Parliament is sovereign in the UK, not plebiscites. There needs to be a General Election. The Johnson Tories and their allies need to present a manifesto which makes clear the truth of the social, cultural, legal and economic consequences of Leave, and details a legislative pathway to the divorce. I would like to see a broad coalition of politicians from all parties standing against them, re-making the case for Stay. Only a government mandated by Parliament can instigate Article 50.

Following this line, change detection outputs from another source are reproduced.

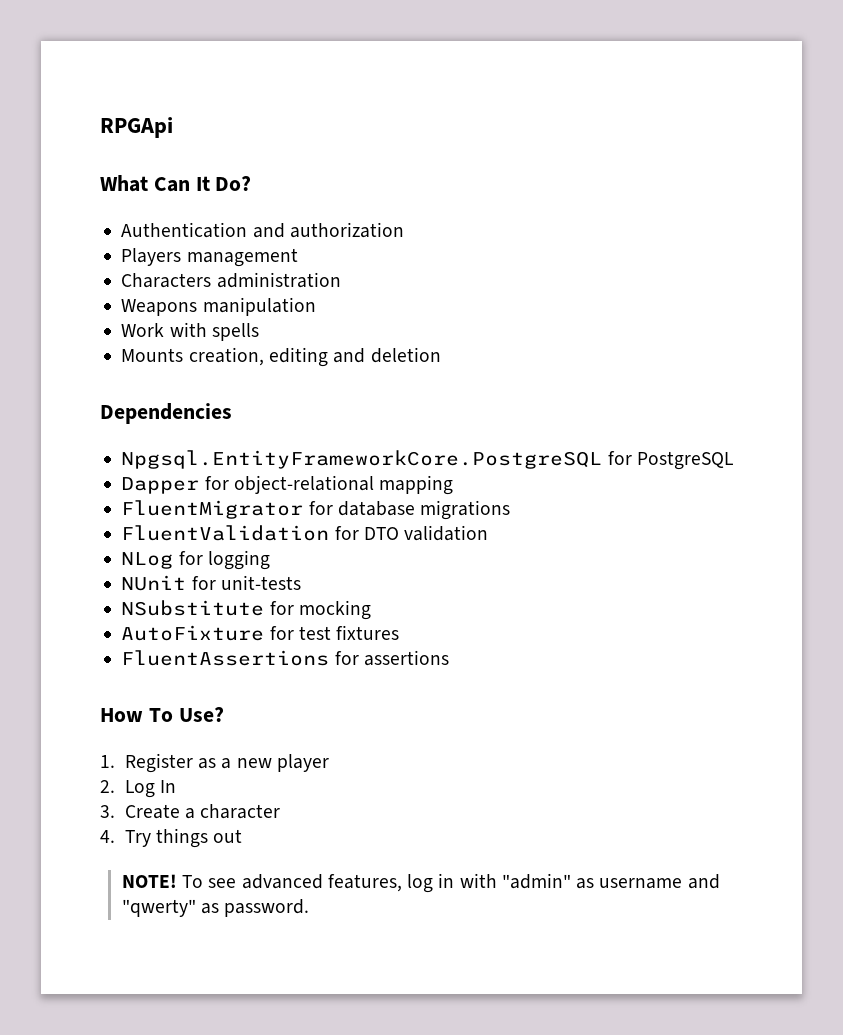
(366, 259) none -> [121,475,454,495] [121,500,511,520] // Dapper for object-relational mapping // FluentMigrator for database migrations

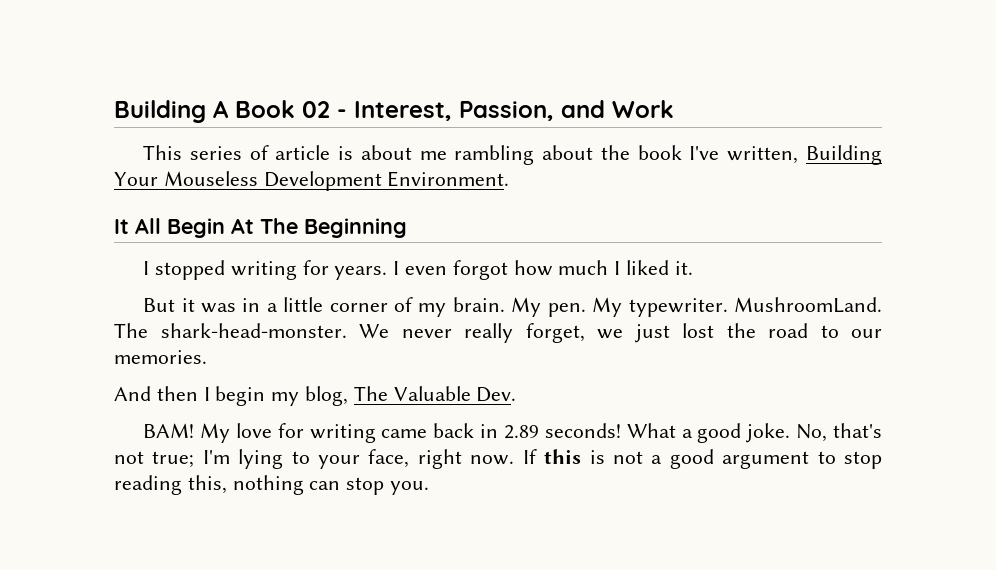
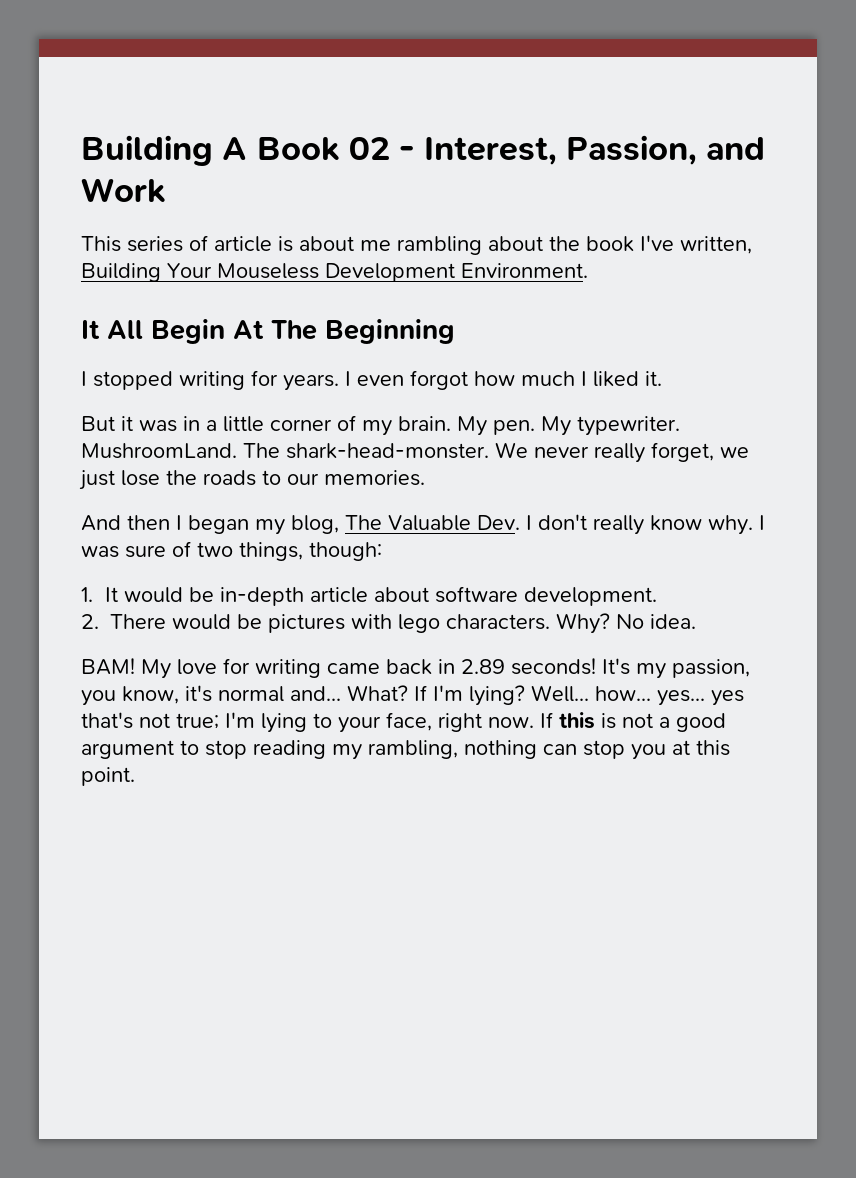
[682,323,808,338] lost the road -> [121,470,256,486] lose the roads
[215,386,266,406] begin -> [188,515,249,534] began
(517, 394) none -> [526,514,765,535] [81,541,382,561] [81,586,658,606] [81,613,696,634] I don't really know why. I was sure of two things, though: // 1. It would be in-depth article about software development. // 2. There would be pictures with lego characters. Why? No idea.
[626,423,828,443] What a good joke. No, -> [602,658,750,679] [81,685,744,706] It's my passion, you know, it's normal and... What? If I'm lying? Well... how... yes... yes
[187,475,227,494] this, -> [332,740,458,760] my rambling,
[390,481,430,495] you. -> [631,740,730,760] [81,767,135,786] you at this point.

I will not let my rights and the rights of my family be taken away by a corrupt gerontocracy. I will not surrender my EU citizenship, of which I am very proud. I will not stand by and let forces of darkness take over this country. I will not stand by and watch my neighbours come under threat because of where they are from or who they are.

I am voluble, nasty, funny, rude, clever, and with a gift in front of the mic. I have a background in performance, public speaking, chairing political events and shouting abuse at old right wingers.

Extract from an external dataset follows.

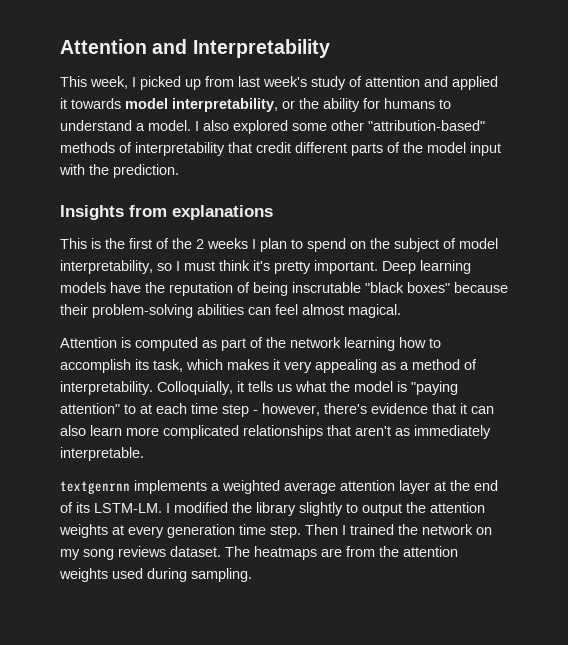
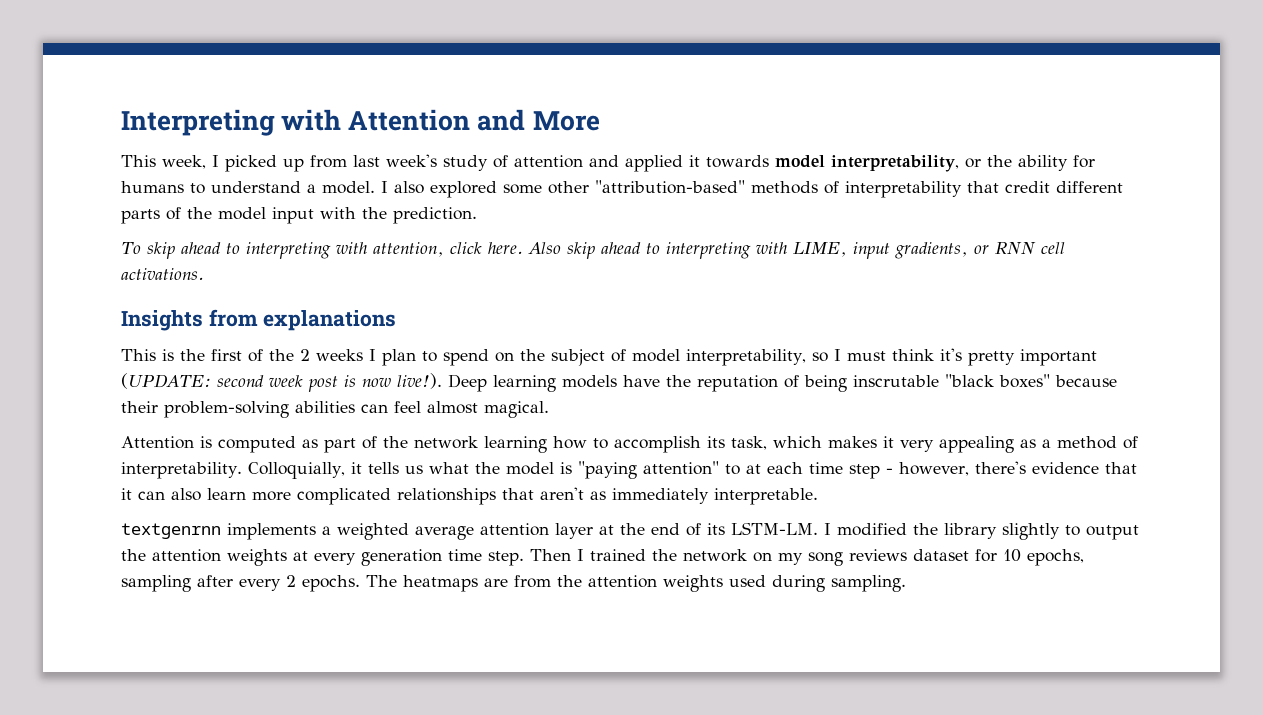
(60, 46) none -> [121,109,342,136] Interpreting with
[192,39,330,58] Interpretability -> [532,111,600,131] More
(179, 171) none -> [121,242,1065,259] [121,268,204,280] // To skip ahead to interpreting with attention, click here. Also skip ahead to interpreting with LIME, input gradients, or RNN cell activations.
[314,260,378,274] important. -> [1019,349,1097,366] [121,373,442,392] important (UPDATE: second week post is now live!).
[170,546,221,557] dataset. -> [913,549,1084,566] [121,575,360,592] dataset for 10 epochs, sampling after every 2 epochs.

This is me, ranting at the Abergavenny Food Festival.

If anyone needs me to speak at an event, or shout through a megaphone or just be generally ranty, please ask. I need to work, but please ask if there’s anything you think a ranty fat man might be useful for, and I will try and come. I will travel any distance if I can.

I am not a digital native, but please email me if I can help with any campaign which calls for the broadest possible progressive alliance, which will be mandated to call for an alternative to activating Article 50.

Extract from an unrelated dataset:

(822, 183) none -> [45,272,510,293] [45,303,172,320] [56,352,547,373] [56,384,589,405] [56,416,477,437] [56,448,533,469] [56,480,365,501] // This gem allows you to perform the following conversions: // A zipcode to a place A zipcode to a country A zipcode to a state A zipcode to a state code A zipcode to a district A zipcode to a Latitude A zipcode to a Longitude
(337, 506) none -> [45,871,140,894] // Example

I am a real, fairly decent, middle aged, shaven headed English white working class man, and I will fight this.

My email address is Please feel free to contact me if I can help in anyway.

8 Responses

  1. Ian Marchant says:

    Oh goodness. I hope he had an interesting time. I was so thrilled to be there!

  2. Louise says:

    I listen to Nigel Farage on LBC. I do it to try and understand how the other side think – but all I find is a man who’s discovered a way to finally win. It would be fantastic if you phoned in and asked him to explain what he means by real, decent ordinary people. By the way, my son goes to Seahaven Academy (once Tideway) and will be in your writing workshop tomorrow – which is how I found myself on your website. So pleased to find out that you went to his school!

  3. Boss says:

    Fab. U. Louse Darling

  4. Bernie Bell says:

    One thing to consider when what The Ferengi is saying gets to you…..I believe that his wife is German. That doesn’t matter, but …it does when he says the things he says.
    We live in interesting times, and we’ll live through them.
    The horrors rise, but they always fall.

  5. Catherine Smith says:

    Brilliant rant Mr Marchant. But not all Oldies voted Leave. My 80 something parents voted Remain and are as furious about the result as you are (though a bit less sweary). If you are invited to rant within striking distance of Sussex, please let me know.

  6. Des Meyers says:

    Good man. We need alternatives to rolling over and letting the misguided take our young people’s futures away from them.

  7. Ian Marchant says:

    Ok. Deluded. Deranged. I am looking for a ranting gig!

  8. Paul says:

    Super. But ‘corrupt gerontocracy’ – too strong.